What needs to be done — The expected response is an exact repetition of every record, with images excluded.

*** Task inputs Section Begins ***

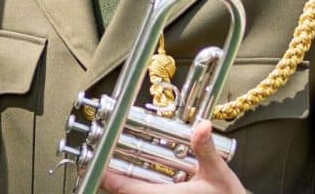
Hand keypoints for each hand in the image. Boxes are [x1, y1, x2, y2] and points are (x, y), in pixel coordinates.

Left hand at [100, 121, 245, 193]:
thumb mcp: (218, 175)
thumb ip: (205, 150)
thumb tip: (201, 126)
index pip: (123, 187)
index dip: (107, 175)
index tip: (96, 162)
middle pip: (122, 193)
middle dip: (111, 178)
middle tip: (102, 160)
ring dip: (123, 183)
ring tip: (116, 168)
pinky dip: (136, 189)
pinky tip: (140, 179)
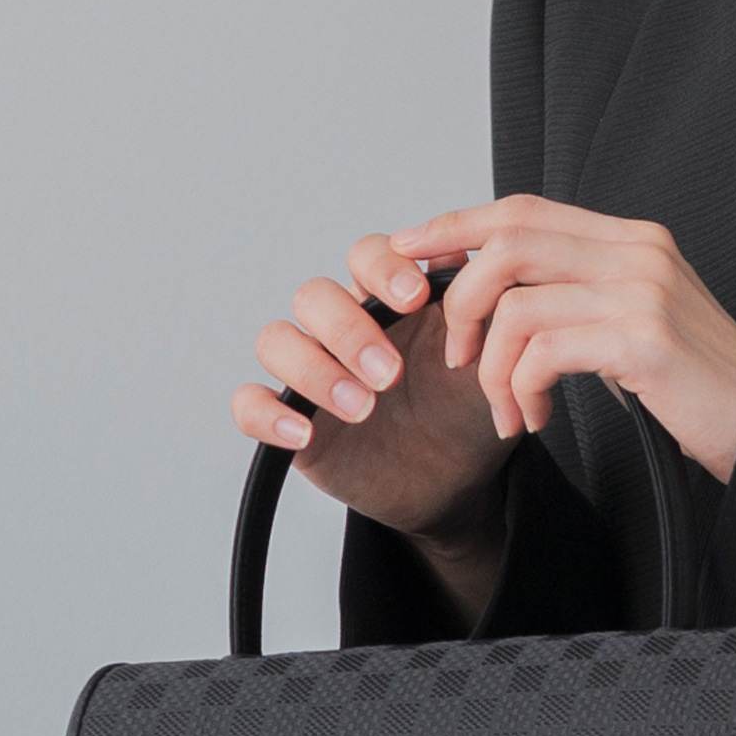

*** Task inputs Section Ends ***

Exercise response —
Hand keypoints for each hand in the image. Boxes are [x1, y1, x2, y2] and points are (x, y), in pixel coordinates.

Left hand at [100, 121, 245, 193]:
thumb mcp: (218, 175)
thumb ip: (205, 150)
thumb tip: (201, 126)
index pip: (123, 187)
index dip: (107, 175)
index tip: (96, 162)
middle pip: (122, 193)
middle dip: (111, 178)
middle tip: (102, 160)
ring dip: (123, 183)
ring tip: (116, 168)
pinky dip: (136, 189)
pinky tip: (140, 179)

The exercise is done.